The real issue here is that NATO was never designed to be a welfare system. It was created in a very different era, and like every bureaucracy, it evolved into something that exists for its own survival. Once an institution has payrolls, pensions, contractors, and political status, it will find reasons to continue forever. That is why NATO has expanded rather than dissolved after the Cold War. That is why there is always a new “existential threat.” If there is no enemy, there is no justification for the budget.
Trump treats alliances like contracts. Contracts require terms, enforcement, and payment. The Europeans want the benefits of an American security, but they do not want the obligations. That is why they always scream “America First” as if it is some crime to defend your own national interest.
But Europe cannot pay. That is the underlying reason for the entire crisis. They are sinking under socialism, overregulation, and endless taxation. Their energy policy has been economic suicide. Their debt is rising while their economies stagnate. Their demographic trend is collapsing. They have built a model where productive people are punished to subsidize bureaucracies and political promises that can never be honored. And the establishment now seeks war because it distracts the people, justifies emergency powers, and provides an excuse for confiscation.

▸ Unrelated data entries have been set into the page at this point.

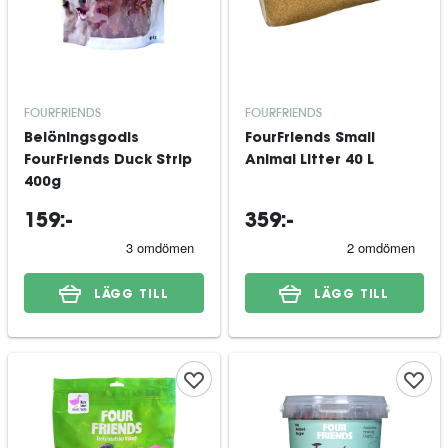
FOURFRIENDS
FOURFRIENDS
Belöningsgodis
FourFriends Small
FourFriends Duck Strip
Animal Litter 40 L
400g
159:-
359:-
LÄGG TILL
LÄGG TILL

The media will claim this makes diplomacy exclusive or pay-to-play. But diplomacy is already pay-to-play. It always has been. The difference is that now the payment is explicit rather than hidden through backdoor pressure, debt issuance, and American taxpayers financing Europe’s defense while Europe spends money on welfare programs and lectures America about climate taxes. When an alliance becomes a one-way street, it will not last. Trump is simply forcing the accounting that everyone else has refused to do.